- INPUT DATA:
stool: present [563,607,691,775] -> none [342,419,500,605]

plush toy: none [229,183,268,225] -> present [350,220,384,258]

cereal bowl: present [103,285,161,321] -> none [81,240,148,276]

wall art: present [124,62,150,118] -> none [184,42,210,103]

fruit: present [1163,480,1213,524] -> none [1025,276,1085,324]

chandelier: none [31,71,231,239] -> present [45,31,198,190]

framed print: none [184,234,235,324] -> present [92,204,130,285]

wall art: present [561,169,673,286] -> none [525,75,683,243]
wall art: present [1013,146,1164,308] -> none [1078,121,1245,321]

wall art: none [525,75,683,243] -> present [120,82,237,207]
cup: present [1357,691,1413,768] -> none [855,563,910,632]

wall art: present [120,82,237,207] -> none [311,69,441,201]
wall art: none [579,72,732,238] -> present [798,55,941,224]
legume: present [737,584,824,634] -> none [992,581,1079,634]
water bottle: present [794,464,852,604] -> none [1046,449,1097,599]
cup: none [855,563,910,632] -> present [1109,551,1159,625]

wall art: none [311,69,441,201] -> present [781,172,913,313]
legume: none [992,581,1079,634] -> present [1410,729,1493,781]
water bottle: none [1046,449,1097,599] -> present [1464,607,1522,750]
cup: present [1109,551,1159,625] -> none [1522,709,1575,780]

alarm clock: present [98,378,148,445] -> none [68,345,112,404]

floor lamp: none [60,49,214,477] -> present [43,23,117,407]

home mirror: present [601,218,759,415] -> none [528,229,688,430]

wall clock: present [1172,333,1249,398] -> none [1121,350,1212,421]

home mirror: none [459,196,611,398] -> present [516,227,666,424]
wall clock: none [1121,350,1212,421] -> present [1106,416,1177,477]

- TASK DESCRIPTION: Exact copy required. Retype all of the entries word for word.

- RESULT OF THE TASK:
stool: present [563,607,691,775] -> none [342,419,500,605]

plush toy: none [229,183,268,225] -> present [350,220,384,258]

cereal bowl: present [103,285,161,321] -> none [81,240,148,276]

wall art: present [124,62,150,118] -> none [184,42,210,103]

fruit: present [1163,480,1213,524] -> none [1025,276,1085,324]

chandelier: none [31,71,231,239] -> present [45,31,198,190]

framed print: none [184,234,235,324] -> present [92,204,130,285]

wall art: present [561,169,673,286] -> none [525,75,683,243]
wall art: present [1013,146,1164,308] -> none [1078,121,1245,321]

wall art: none [525,75,683,243] -> present [120,82,237,207]
cup: present [1357,691,1413,768] -> none [855,563,910,632]

wall art: present [120,82,237,207] -> none [311,69,441,201]
wall art: none [579,72,732,238] -> present [798,55,941,224]
legume: present [737,584,824,634] -> none [992,581,1079,634]
water bottle: present [794,464,852,604] -> none [1046,449,1097,599]
cup: none [855,563,910,632] -> present [1109,551,1159,625]

wall art: none [311,69,441,201] -> present [781,172,913,313]
legume: none [992,581,1079,634] -> present [1410,729,1493,781]
water bottle: none [1046,449,1097,599] -> present [1464,607,1522,750]
cup: present [1109,551,1159,625] -> none [1522,709,1575,780]

alarm clock: present [98,378,148,445] -> none [68,345,112,404]

floor lamp: none [60,49,214,477] -> present [43,23,117,407]

home mirror: present [601,218,759,415] -> none [528,229,688,430]

wall clock: present [1172,333,1249,398] -> none [1121,350,1212,421]

home mirror: none [459,196,611,398] -> present [516,227,666,424]
wall clock: none [1121,350,1212,421] -> present [1106,416,1177,477]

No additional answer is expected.